PETIKAN TEKS:
※
Fatayat NU Lasem Maknai Kemerdekaan melalui Sosok Perempuan Inspiratif
Sabtu, 15 Agustus 2020 | 16:00 WIB
Ketua PC Fatayat NU Lasem Hj Fatimah Asri Mutmainnah (kiri) saat webinar menyambut HUT Kemerdekaan ke-75 RI. (Foto: PC Fatayat NU Lasem)
Kudus, NU Online
Makna kemerdekaan Republik Indonesia dapat dipelajari dari sosok perempuan. Kita dihadapkan pada kondisi yang sama dengan perempuan sebelum kemerdekaan, sebagaimana kisah kepahlawanan RA Kartini.
Hal tersebut dikatakan Ketua Pimpinan Cabang Fatayat Nahdlatul Ulama Lasem, Hj Fatimah Asri Mutmainnah, saat berbicara dalam Webinar bertema ‘Memaknai Kemerdekaan dari Sosok Perempuan Inspiratif’, Sabtu (15/8). Webinar itu digelar PC Fatayat NU Lasem dalam rangka menyambut HUT ke-75 RI.
※
ISI MATERI:
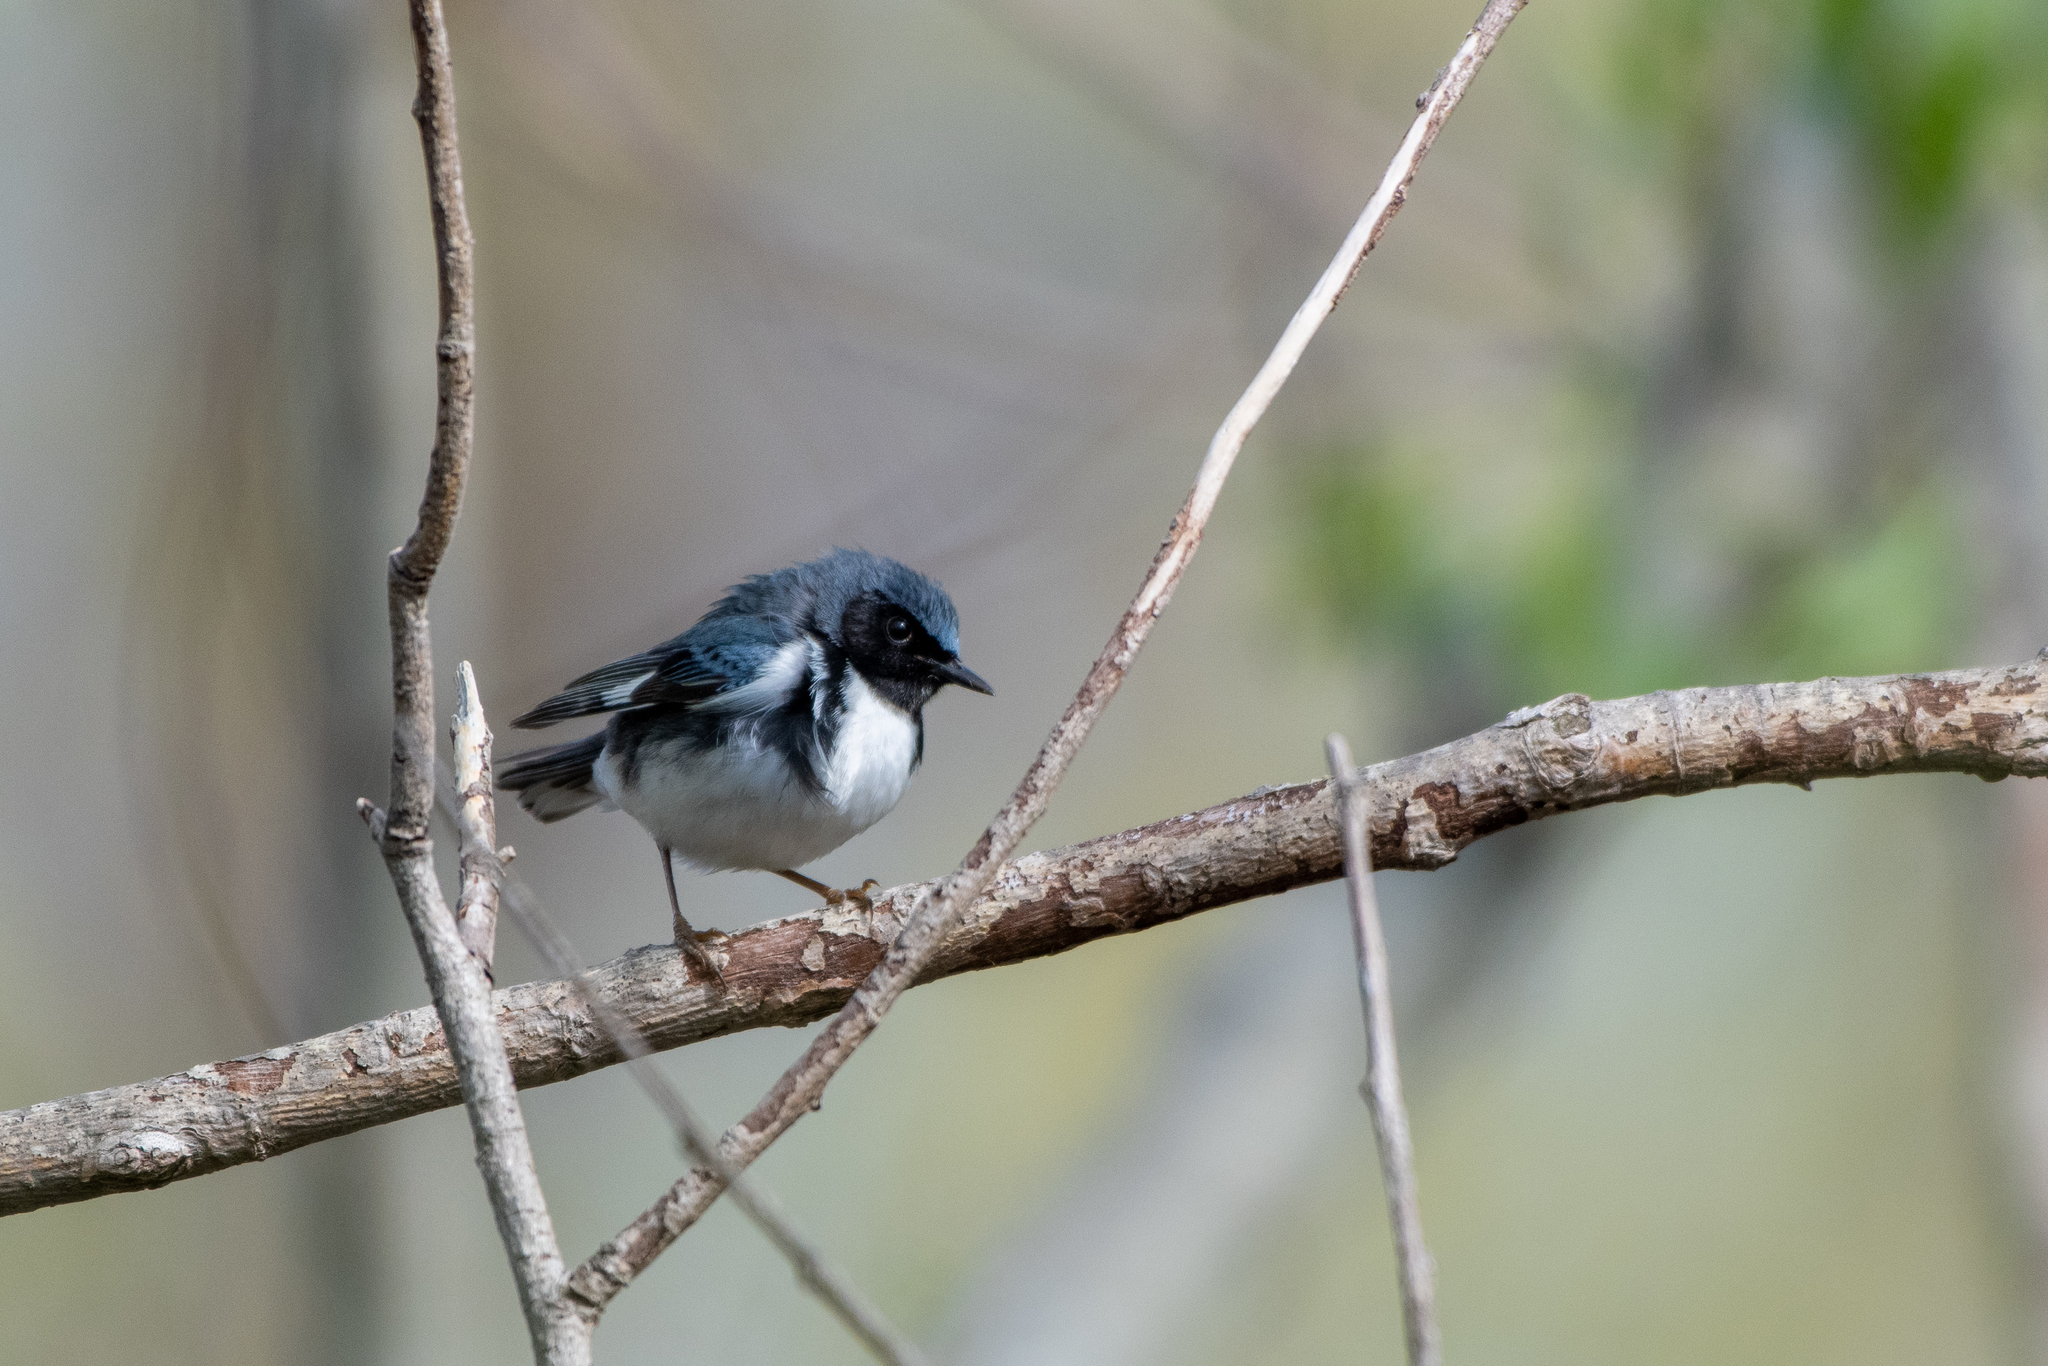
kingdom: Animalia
※
TUGAS LATIHAN:
1 > Dalam berita Fatayat NU Lasem, apa tema webinar yang digelar?
2 > Lanjutkan berita Fatayat NU Lasem setelah kalimat terakhir yang tersedia.
Materi di atas diambil dari sumber yang berbeda.

JAWABAN TIAP TUGAS:
1 > ‘Memaknai Kemerdekaan dari Sosok Perempuan Inspiratif’.

2 >
“Saat ini, betapa penguatan perempuan sangat dibutuhkan untuk masa depan tunas bangsa di saat pandemi Covid-19,” kata Umi Aci, sapaan akrabnya.
Pengasuh Pondok Pesantren Al-Aziz Lasem ini mengatakan, peran seorang perempuan harumnya akan tercium. Artinya akan dirasakan dan direkam tersendiri oleh anak-anak.
Umi Aci menjelaskan, bahwa peran perempuan tidak dapat dimungkiri. Sebab, perempuan merupakan tiang negara. “Peran perempuan akan membawa perubahan bagi negara kita,” terangnya.
Selain itu, salah satu pengasuh pesantren yang ada di Krapyak Yogyakarta, Hj Maya Fitria, turut menyampaikan makna kemerdekaan. Menurut dia, kemerdekaan dimulai dengan cara berpikir yang otentik. “Otentik harus mempertimbangkan banyak hal, termasuk dalam masyarakat kita,” jelasnya.
Sosok inspiratif
Nyai Maya juga memberikan contoh beberapa tokoh ulama perempuan yang dapat dijadikan inspirasi. Di antaranya Nyai Hasyimah, istri KH Ali Maksum Krapyak. Menurut dia, Nyai Hasyimah memiliki banyak perjalanan kehidupan bermasyarakat.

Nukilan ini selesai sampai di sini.